TASK STATEMENT: Echo back the passage on Psalm 139 below, word for word.

TEXT:
....

One of the most famous of all the ancient Jewish songs we call the Psalms is number 139, which talks about the writer's understanding of God. A contemporary Christian view of God tends towards a view of the divine that is at once distant, and controlling. This is a way of thinking that owes as much to Greek mythology as anything else.
The God of the 139th Psalm on the other hand is somehow different: "If I go to the highest heights, you are there, if I make my bed in the depths, you are there." God is at once in all places. We tend to think of this physically, that there is no 'where' that God isn't. But actually the text goes beyond even this, beyond the physical: the word we translate as 'depths' is the Greek word šə·’ō·wl (sheol), which means 'grave' or even 'hell'. This is an idea which transcends physicality.

....

[Dataset entries]

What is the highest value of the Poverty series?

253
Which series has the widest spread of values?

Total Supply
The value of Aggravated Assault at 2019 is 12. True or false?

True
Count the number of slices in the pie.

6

....

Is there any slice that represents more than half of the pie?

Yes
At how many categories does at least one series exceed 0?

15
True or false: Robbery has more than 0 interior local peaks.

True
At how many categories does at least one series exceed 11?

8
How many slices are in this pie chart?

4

....

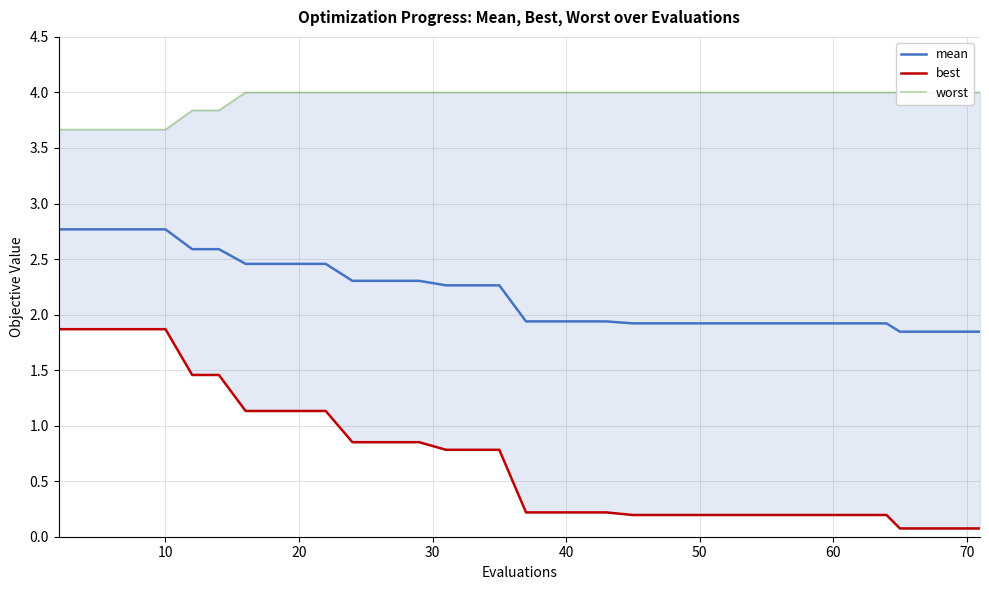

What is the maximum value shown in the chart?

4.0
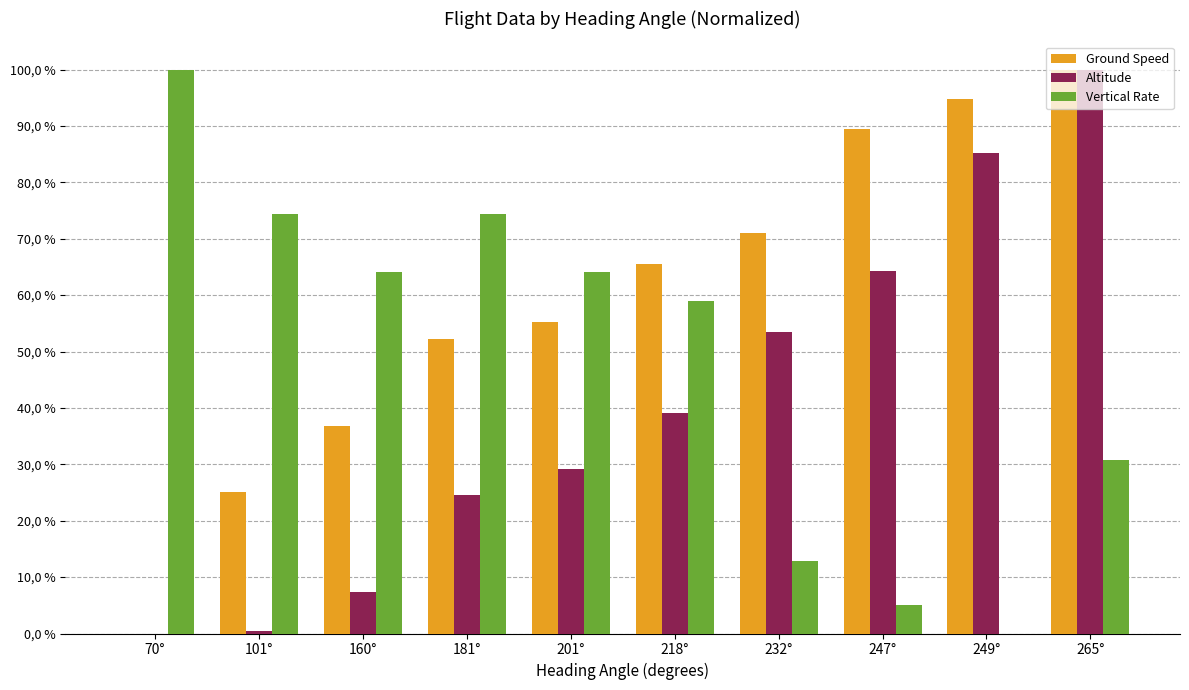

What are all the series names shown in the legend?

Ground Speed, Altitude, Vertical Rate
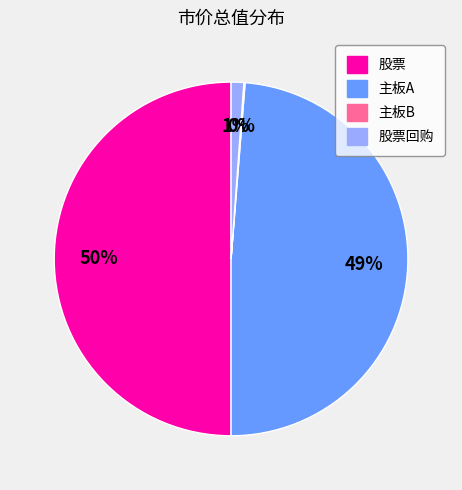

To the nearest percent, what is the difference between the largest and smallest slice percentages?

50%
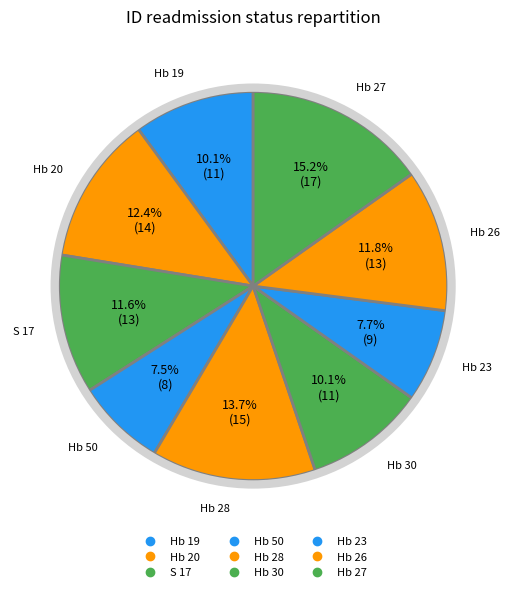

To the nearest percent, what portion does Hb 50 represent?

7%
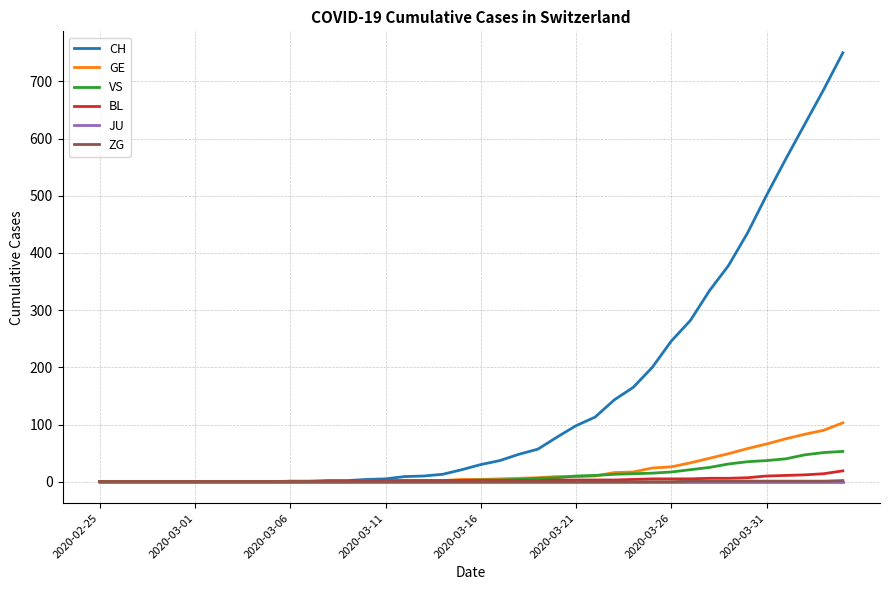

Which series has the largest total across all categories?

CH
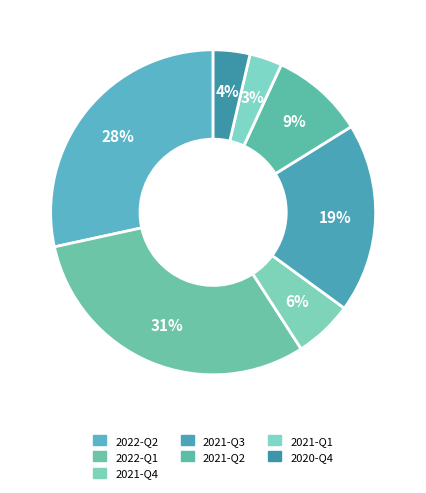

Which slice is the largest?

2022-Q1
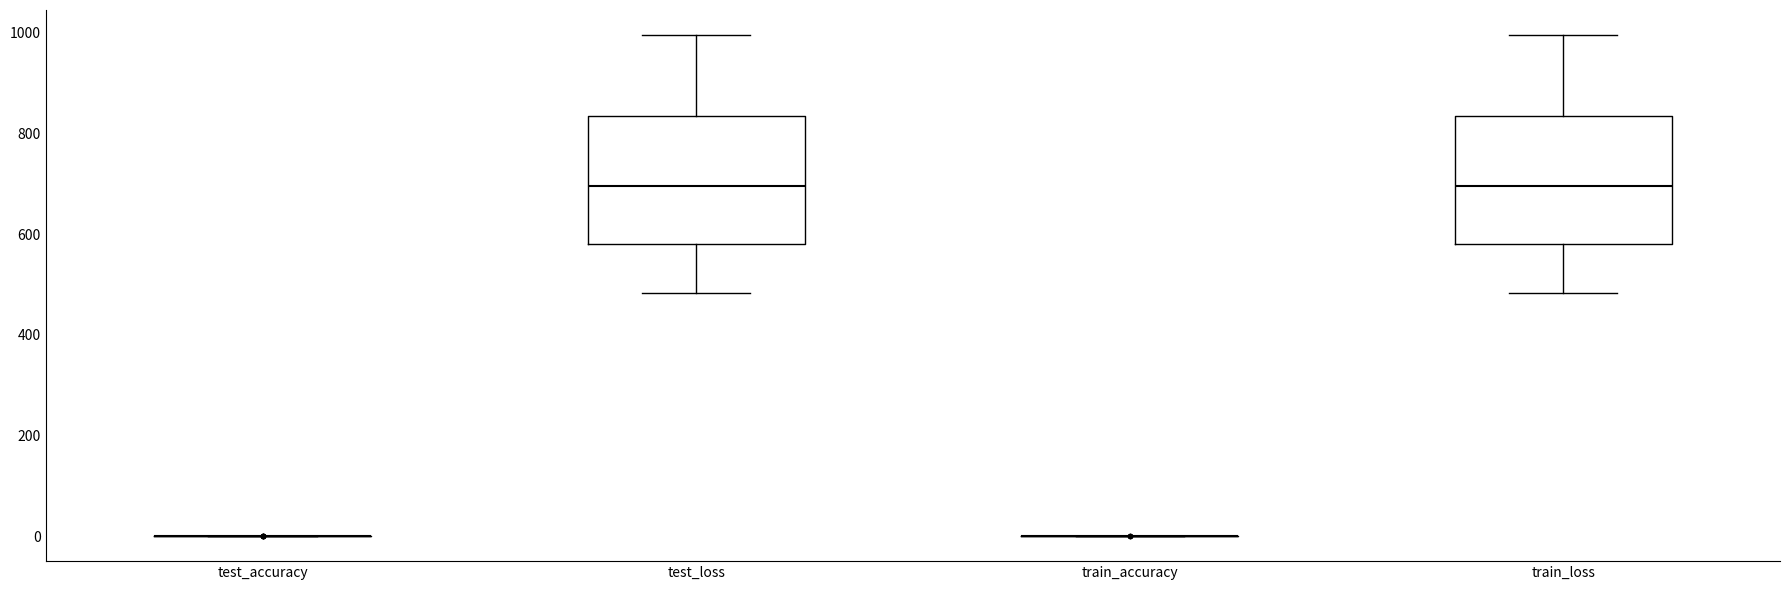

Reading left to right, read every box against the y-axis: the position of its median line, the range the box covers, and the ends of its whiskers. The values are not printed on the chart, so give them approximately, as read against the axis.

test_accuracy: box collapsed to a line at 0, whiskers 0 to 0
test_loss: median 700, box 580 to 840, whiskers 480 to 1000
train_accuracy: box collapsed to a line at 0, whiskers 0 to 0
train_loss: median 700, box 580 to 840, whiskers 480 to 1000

....

RESPONSE BELOW:
One of the most famous of all the ancient Jewish songs we call the Psalms is number 139, which talks about the writer's understanding of God. A contemporary Christian view of God tends towards a view of the divine that is at once distant, and controlling. This is a way of thinking that owes as much to Greek mythology as anything else.
The God of the 139th Psalm on the other hand is somehow different: "If I go to the highest heights, you are there, if I make my bed in the depths, you are there." God is at once in all places. We tend to think of this physically, that there is no 'where' that God isn't. But actually the text goes beyond even this, beyond the physical: the word we translate as 'depths' is the Greek word šə·’ō·wl (sheol), which means 'grave' or even 'hell'. This is an idea which transcends physicality.